There is also a display of items from an ongoing mini archeological dig in the house’s garden – pottery shards, a 6 lb cannonball and tiny kerosene lamps. The house is furnished sparsely, just as it would have been in 1826 (too much furniture and clutter would interfere with the all important cooling breezes) – and the better to show off the soaring ceilings made of tongue and groove, the cypress crown moldings and other architectural details. Among these details are the gun slots found in the great room on the lower level of the house that lend credence to the belief that the house may have been part of the original fortification of the harbour.
As in any West Indian house of the period, there are outbuildings. Kitchens were always separate from the main dwelling. There were 2 very good reasons for this custom – first, the heat generated by cooking would have made the already warm homes practically unbearable; and second, the threat of fire was a constant and it was much safer to distance the probable source of a fire from the main structure. There is also a slave quarters as a vivid reminder of the darker side of that earlier time.

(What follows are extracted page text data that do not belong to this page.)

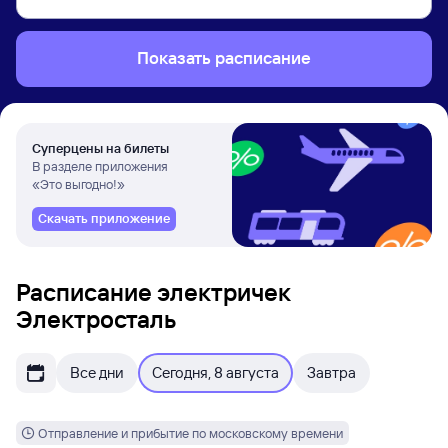
Показать расписание
Суперцены на билеты
В разделе приложения
«Это выгодно!»
Скачать приложение
Расписание электричек
Электросталь
Все дни
Сегодня, 8 августа
Завтра
Отправление и прибытие по московскому времени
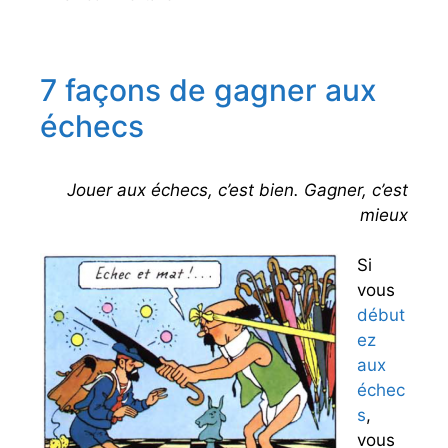
é
i
u
g
q
e
o
u
e
r
e
7 façons de gagner aux
n
i
t
e
p
t
échecs
s
e
r
s
e
m
Jouer aux échecs, c’est bien. Gagner, c’est
i
mieux
e
r
Si
a
vous
u
début
x
ez
é
aux
c
échec
h
s
,
e
vous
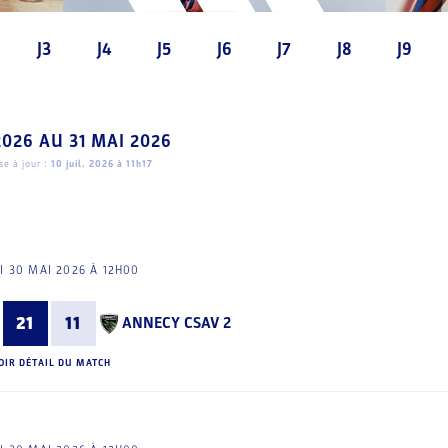
J3
J4
J5
J6
J7
J8
J9
2026
AU
31 MAI 2026
e à jour :
10 juil. 2026 à 11h17
I 30 MAI 2026 À 12H00
21
11
ANNECY CSAV 2
OIR DÉTAIL DU MATCH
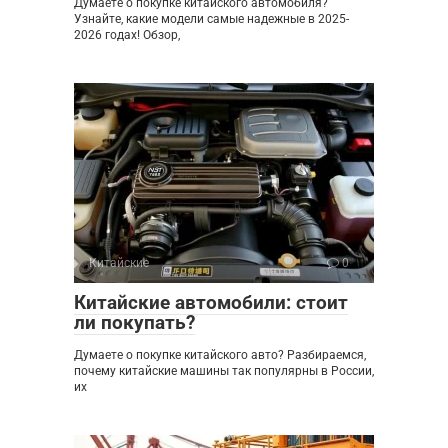
Думаете о покупке китайского автомобиля?
Узнайте, какие модели самые надежные в 2025-
2026 годах! Обзор,
Китайские
0
Китайские автомобили: стоит
ли покупать?
Думаете о покупке китайского авто? Разбираемся,
почему китайские машины так популярны в России,
их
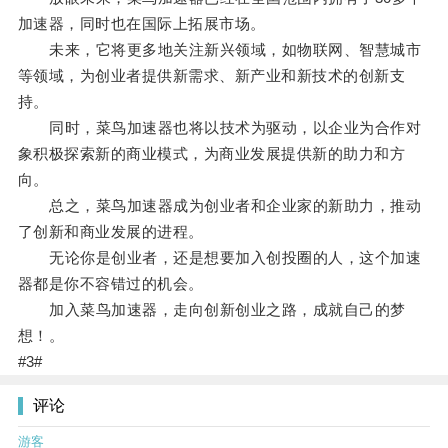
加速器，同时也在国际上拓展市场。
未来，它将更多地关注新兴领域，如物联网、智慧城市
等领域，为创业者提供新需求、新产业和新技术的创新支
持。
同时，菜鸟加速器也将以技术为驱动，以企业为合作对
象积极探索新的商业模式，为商业发展提供新的助力和方
向。
总之，菜鸟加速器成为创业者和企业家的新助力，推动
了创新和商业发展的进程。
无论你是创业者，还是想要加入创投圈的人，这个加速
器都是你不容错过的机会。
加入菜鸟加速器，走向创新创业之路，成就自己的梦
想！。
#3#
评论
游客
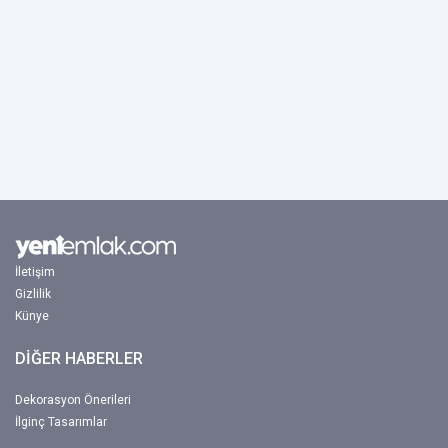
İletişim
Gizlilik
Künye
DİĞER HABERLER
Dekorasyon Önerileri
İlginç Tasarımlar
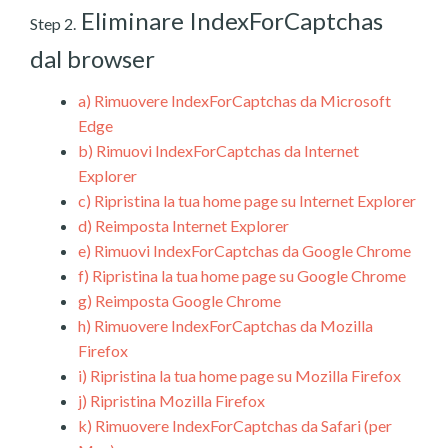
Eliminare IndexForCaptchas
Step 2.
dal browser
a)
Rimuovere IndexForCaptchas da Microsoft
Edge
b)
Rimuovi IndexForCaptchas da Internet
Explorer
c)
Ripristina la tua home page su Internet Explorer
d)
Reimposta Internet Explorer
e)
Rimuovi IndexForCaptchas da Google Chrome
f)
Ripristina la tua home page su Google Chrome
g)
Reimposta Google Chrome
h)
Rimuovere IndexForCaptchas da Mozilla
Firefox
i)
Ripristina la tua home page su Mozilla Firefox
j)
Ripristina Mozilla Firefox
k)
Rimuovere IndexForCaptchas da Safari (per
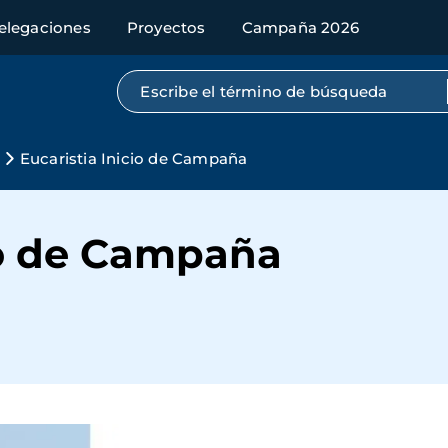
elegaciones
Proyectos
Campaña 2026
Búsqueda por texto completo
Eucaristia Inicio de Campaña
io de Campaña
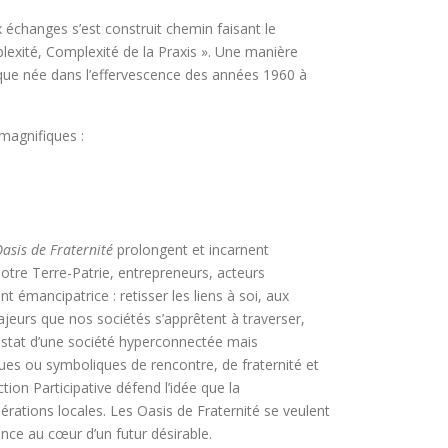
hanges s’est construit chemin faisant le
lexité, Complexité de la Praxis ». Une manière
itique née dans l’effervescence des années 1960 à
magnifiques :
asis de Fraternité
prolongent et incarnent
 notre Terre-Patrie, entrepreneurs, acteurs
émancipatrice : retisser les liens à soi, aux
ajeurs que nos sociétés s’apprêtent à traverser,
constat d’une société hyperconnectée mais
ques ou symboliques de rencontre, de fraternité et
tion Participative défend l’idée que la
ations locales. Les Oasis de Fraternité se veulent
ance au cœur d’un futur désirable.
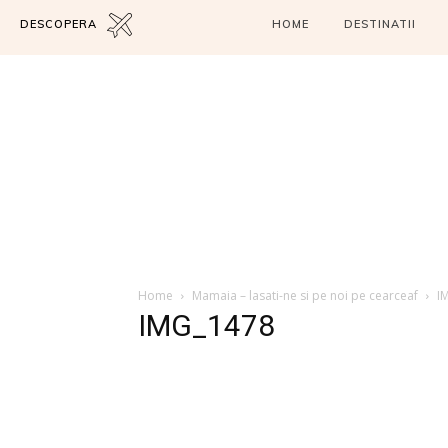
DESCOPERA
HOME
DESTINATII
Home
Mamaia – lasati-ne si pe noi pe cearceaf
I
IMG_1478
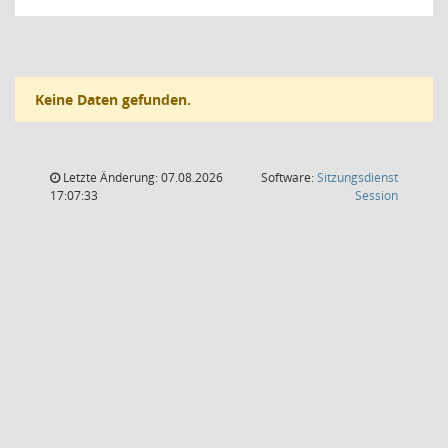
Keine Daten gefunden.
Letzte Änderung: 07.08.2026
Software:
Sitzungsdienst
(Wird in
17:07:33
Session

After touring the house and outbuildings, relax in the courtyard for a few minutes (the rain will no doubt have stopped by then). It’s a place of peace and tranquillity, lush with bougainvillea and a ponderous fringe of night blooming cirrus (unfortunately you’ll only see it as a mass of dull green resembling Medusa’s hairdo more than anything else. It blooms only once a year – and then at night so you really have to be quick – but when it does it’s an amazing sight). The cirrus is also home to a family of iguanas, who might be tempted out to visit if offered a tasty hibiscus bloom.
So let the rain come. It will give you a good excuse to skip the beach for a day (your skin will thank you for the break) and delve into another time, another way of life. You might discover that there’s much more to this island that its beautiful, palm fringed beaches. Perhaps some interesting memories that will transcend sunny days and moonlit nights and will last long after the tan fades.